▶ _WORK TO COMPLETE_
1. From the article on food girls on TikTok, answer:
(a) In what year did the "[insert descriptor]-girl" framework become a genre?
(b) How many views does the search "food-inspired" have on TikTok?
(c) How many views is Cherry Girl resting on?
2. Rewrite every one of the entries that come after the article, swapping "common name" for "everyday name" and keeping everything else the same. Leave the pictures out.

Lemon Girl, Strawberry Girl, Baked-Beans Girl: Why Food Girls are Driving Micro-Trends on TikTok

Words: Shamim de Brún
Images: Via Glamour

The “[insert descriptor]-girl” framework cemented itself as a genre in 2019 thanks to the song-cum-meme “Hot Girl Summer.” But why, all of a sudden, are they all food girls? These days, creator after creator churns out video after video of what makes a person a: tomato girl, strawberry girl, baked beans girl, hard-boiled egg girl, mango girl, vanilla girl, coconut girl, olive girl, potato girl, etc. The list goes on. The search “food-inspired” on TikTok has 666 million views and counting. So we rolled up our sleeves and waded in to find out what’s actually happening

While food-inspired styles aren’t a new thing. (Aesthetic moodboards featuring food defined much of 2010s Tumblr). They’re more relevant than ever today. These micro trends and aesthetics have been enthusiastically embraced by everyone from TikTok-ers to brands and celebrities such as Blake Lively and Sophie Turner, according to the Zoe Report. Their rise parallels neatly with the girl dinner phenomenon, which dominated much of the summer and snowballed into a blizzard of think pieces. So it’s likely food has been on everyone’s mind thanks to its ubiquity. 

A Tweet drew the attention of the world at large to food-inspired TikTok fashion aesthetics. “POV: a tomato girl and a boiled egg girl become friends, and they call their clique the shakshukas,” wrote Howard in a  Tweet.

This summer, the media has dedicated an acre of column inches to pieces explaining what these aesthetics are and how to adopt them. InStyle wrote, “Tomato Girl Summer Explained, Plus 3 Foodie-Forward Aesthetic Alternatives.” “This Summer I’m Embracing Lemon Girl Style,” wrote Glamour. It feels like influencers such as Hailey Bieber simply pick a food and let their imaginations run wild, creating images of clothes, make-up, sights, activities and music that are vaguely related to the ‘vibes’ suggested by that food. 

Everything about this onslaught of food girls is intentionally vague enough that the aesthetics can sometimes seem interchangeable, differing only slightly (as with strawberry girl and tomato girl). You could easily mistake one for the other if you weren’t uber-versed in the minute differences in the tones of strawberry and tomato red. 

None of that matters in the marshes of TikTok, however, because each and every food-girl variation hashtag garners views. Millions and millions of views. Lemon Girl is sitting pretty at 11.5 million. Strawberry Girl hits hard at 63.9 views and Cherry Girl is resting on 36.5million. 

There are enough foods that everyone can surely fall into some subgenre so all possible bases are covered. One might not be as pink and skincare obsessed as the strawberry girl, but you could be a bean girl. If you’re not sure which you fall into, then maybe try this handy BuzzFeed quiz, where they’ll sort you quicker than Hogwarts.

▶ _EXERCISE MATERIAL_

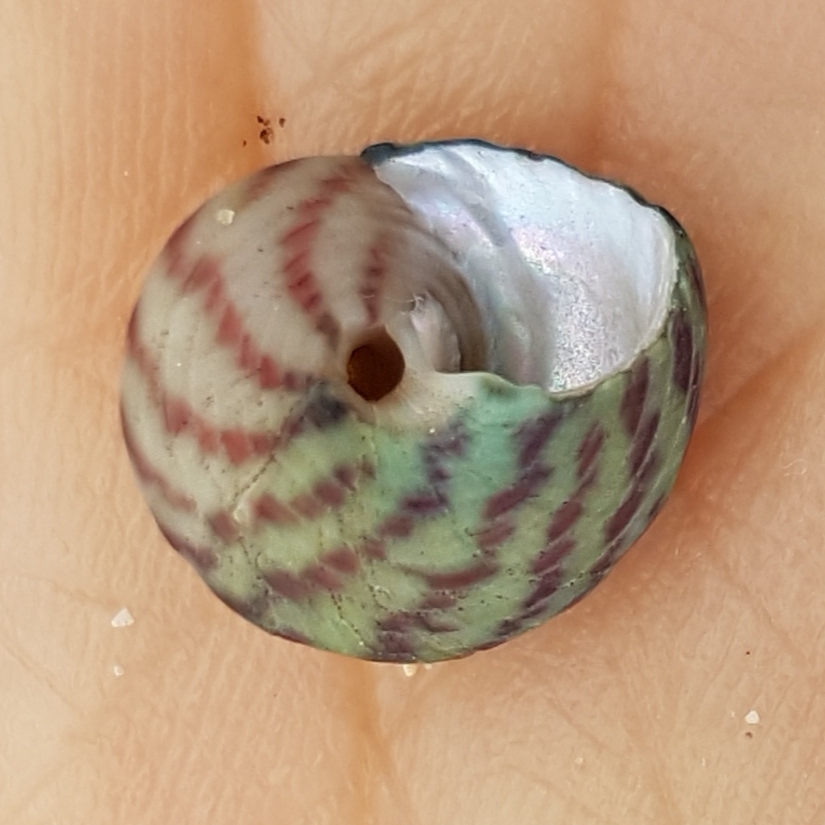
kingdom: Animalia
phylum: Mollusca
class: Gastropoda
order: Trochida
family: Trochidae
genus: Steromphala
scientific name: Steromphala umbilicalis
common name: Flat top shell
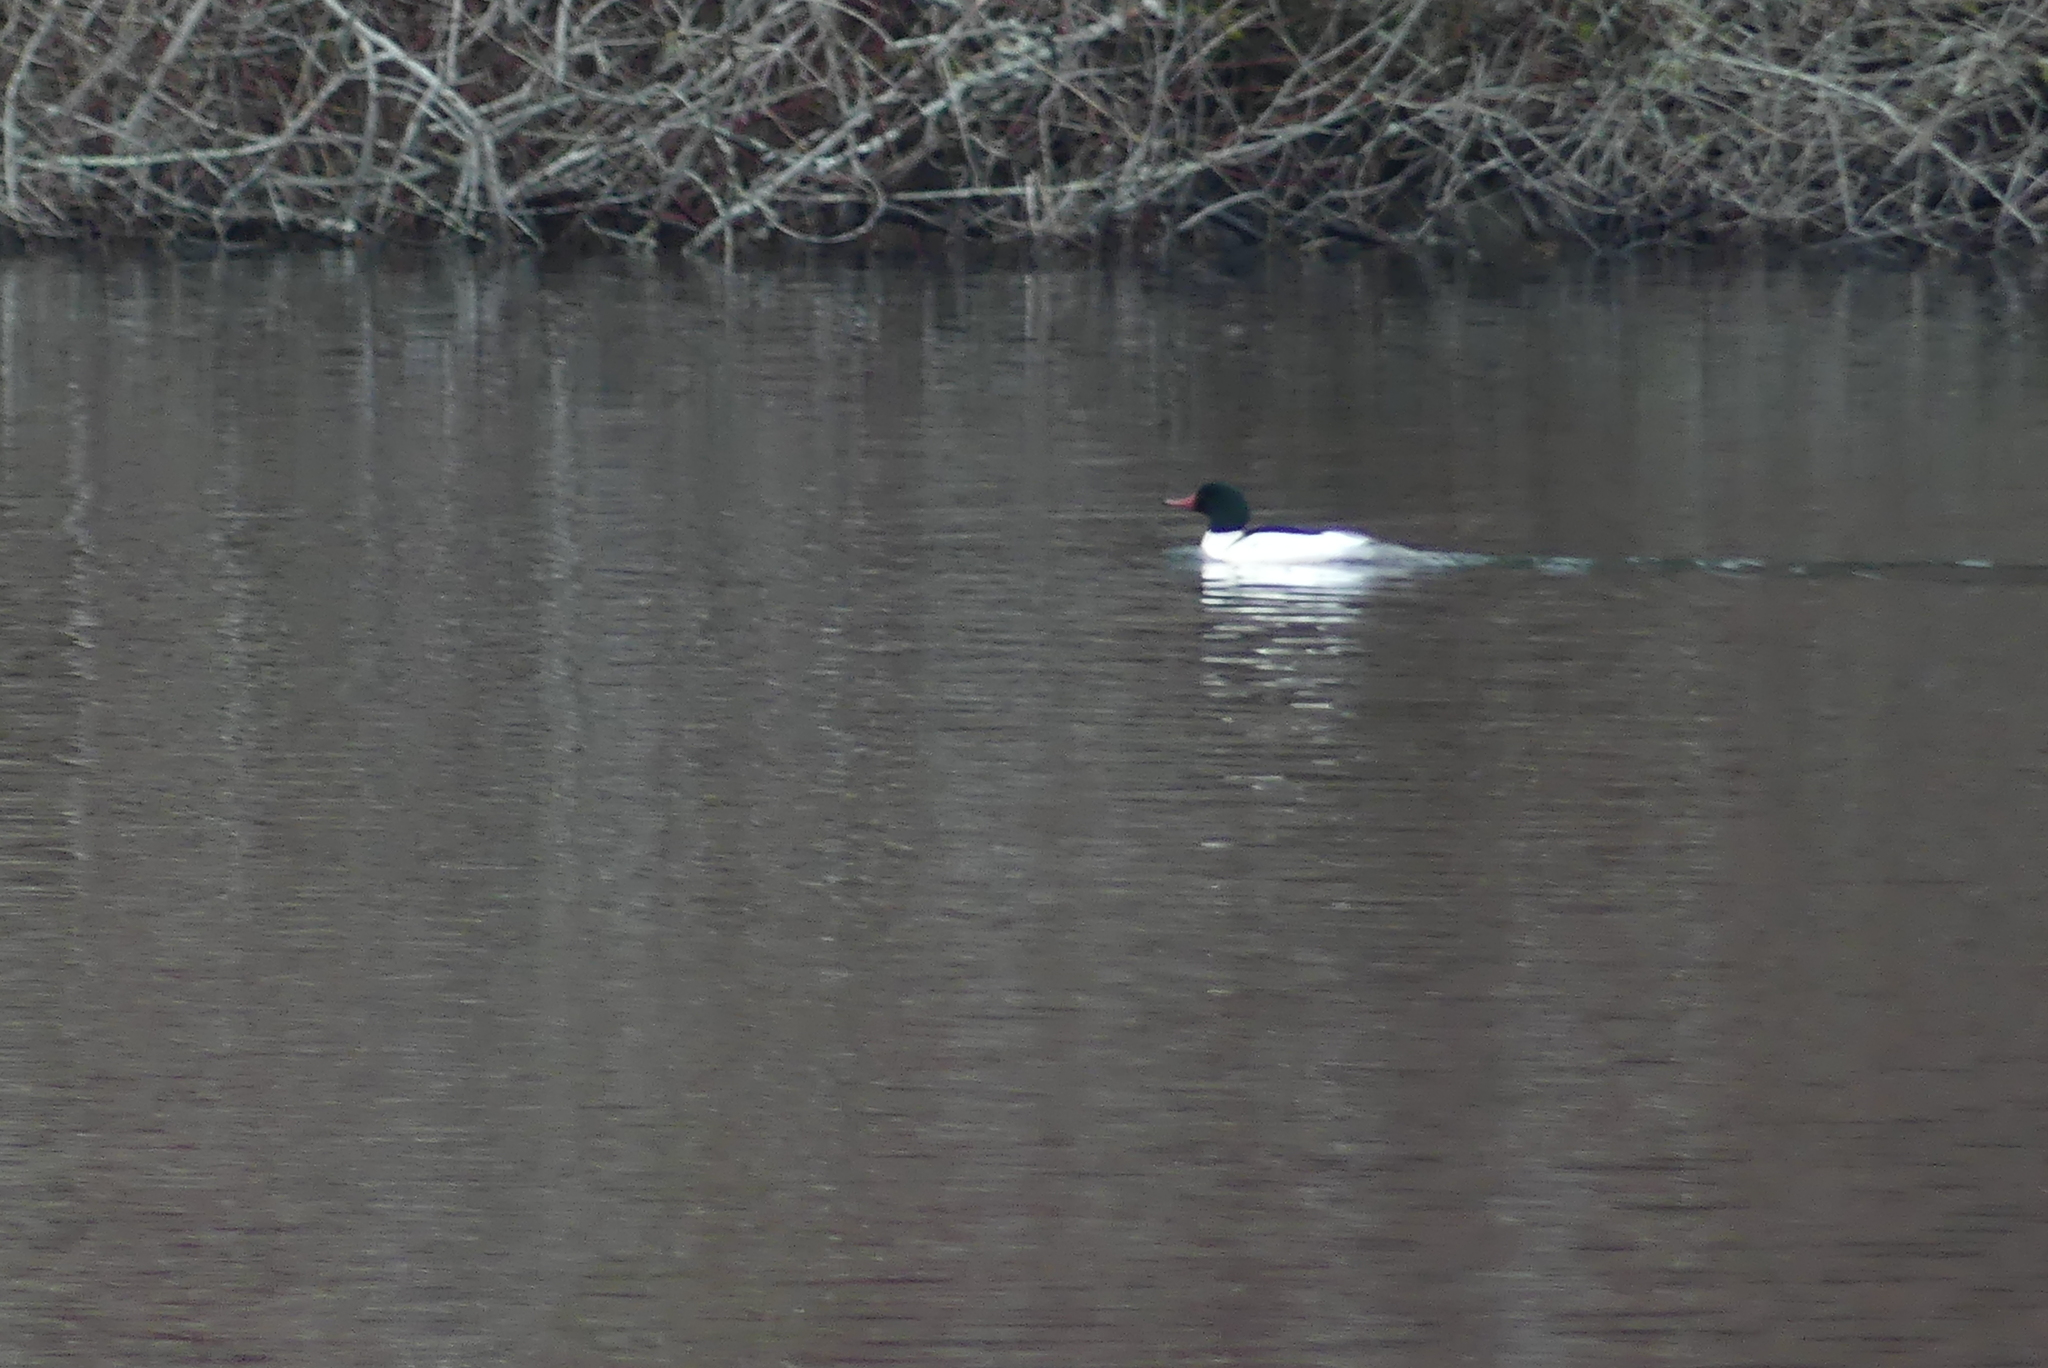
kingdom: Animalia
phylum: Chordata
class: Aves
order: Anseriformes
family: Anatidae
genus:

▶ _EXERCISE SOLUTIONS_
1.
(a) 2019
(b) 666 million
(c) 36.5 million

2.
kingdom: Animalia
phylum: Mollusca
class: Gastropoda
order: Trochida
family: Trochidae
genus: Steromphala
scientific name: Steromphala umbilicalis
everyday name: Flat top shell
kingdom: Animalia
phylum: Chordata
class: Aves
order: Anseriformes
family: Anatidae
genus:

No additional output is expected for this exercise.